Bangladesh loses Tk 135b in agriculture a year
Bangladesh suffers an estimated annual loss of Tk 135 billion in agriculture alone due to India's unilateral water withdrawal from 54 common rivers in the upstream, a former UN water expert told a discussion in the capital yesterday.
“Two-thirds of Bangladesh, an alluvial land, will turn into desert in the next three decades unless India's unilateral water withdrawal from the trans-boundary rivers is stopped,” Dr SI Khan said.
A platform of engineers and architects, Progotishil Prokousholi O Sthapati Forum, organised the discussion at Dhaka Reporters Unity.
The Teesta barrage project at Dalia in Lalmonirhat to irrigate over seven hundred thousand hectares of agricultural land in greater Rangpur, Dinajpur and Bogra now remains useless during dry season (February-May), as India has already withdrawn water, he said.
Bangladesh needs at least 25,000 cusecs of water flowing in the Teesta in dry season for agriculture and environment but now gets only a maximum of 800 cusecs due to Indian withdrawal, he said.
It will not only ruin Bangladesh's traditional agriculture, fisheries, underground aquifer, river ecology, biodiversity and navigable channels but also increase costs of agricultural production with groundwater from Tk 450 to a staggering Tk 6,000 per acre, said Khan.
The expert stressed that the quantity of river water must be calculated all throughout its course from the source to the confluence, not at any mid-point, while sharing water.

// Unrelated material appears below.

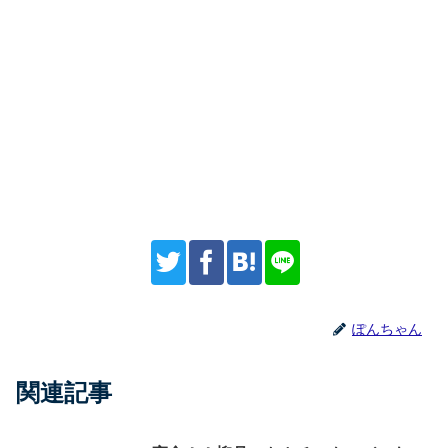
ぽんちゃん
関連記事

Rivers like the Teesta and the Brahmaputra flow through China, India and Bangladesh, he said, therefore unilateral withdrawal of most of the water by India alone was a contravention of all international laws and conventions.
Bangladesh must immediately raise the issue at the UN, demand compensations, and equal shares of water of all trans-boundary rivers including the Teesta and the Ganges, he said.
About the necessity of barrages and dams, he mentioned that the USA had decommissioned 5,000 dams and Japan 3,000, as those were harmful to the environment and economy.
Referring to a former irrigation minister of India, Dr Khan said India had 6,500 billion cumecs (cubic metre per second) of water in all while it needed only 900 billion cumecs.
Subrata Sarkar, convener of the Forum, said India's withdrawal of 85 percent of dry season water through the Gazoldoba barrage in West Bengal since 1996 had reduced the flow to 500 cusecs in Bangladesh part of the Teesta basin at present.
Noted water expert M Inamul Haque, a former director general of Water Resources Planning Organisation, said the Karatoa, the Atrai and the Punarbhaba rivers in Bangladesh were part of the Teesta basin but withdrawal from the Teesta had rendered those dead with silt. It has also resulted in a drastic fall in Dhuptila aquifer level in Barendra region, he added.
Md Sabbir Mostafa Khan, head of water engineering department at Buet, also spoke.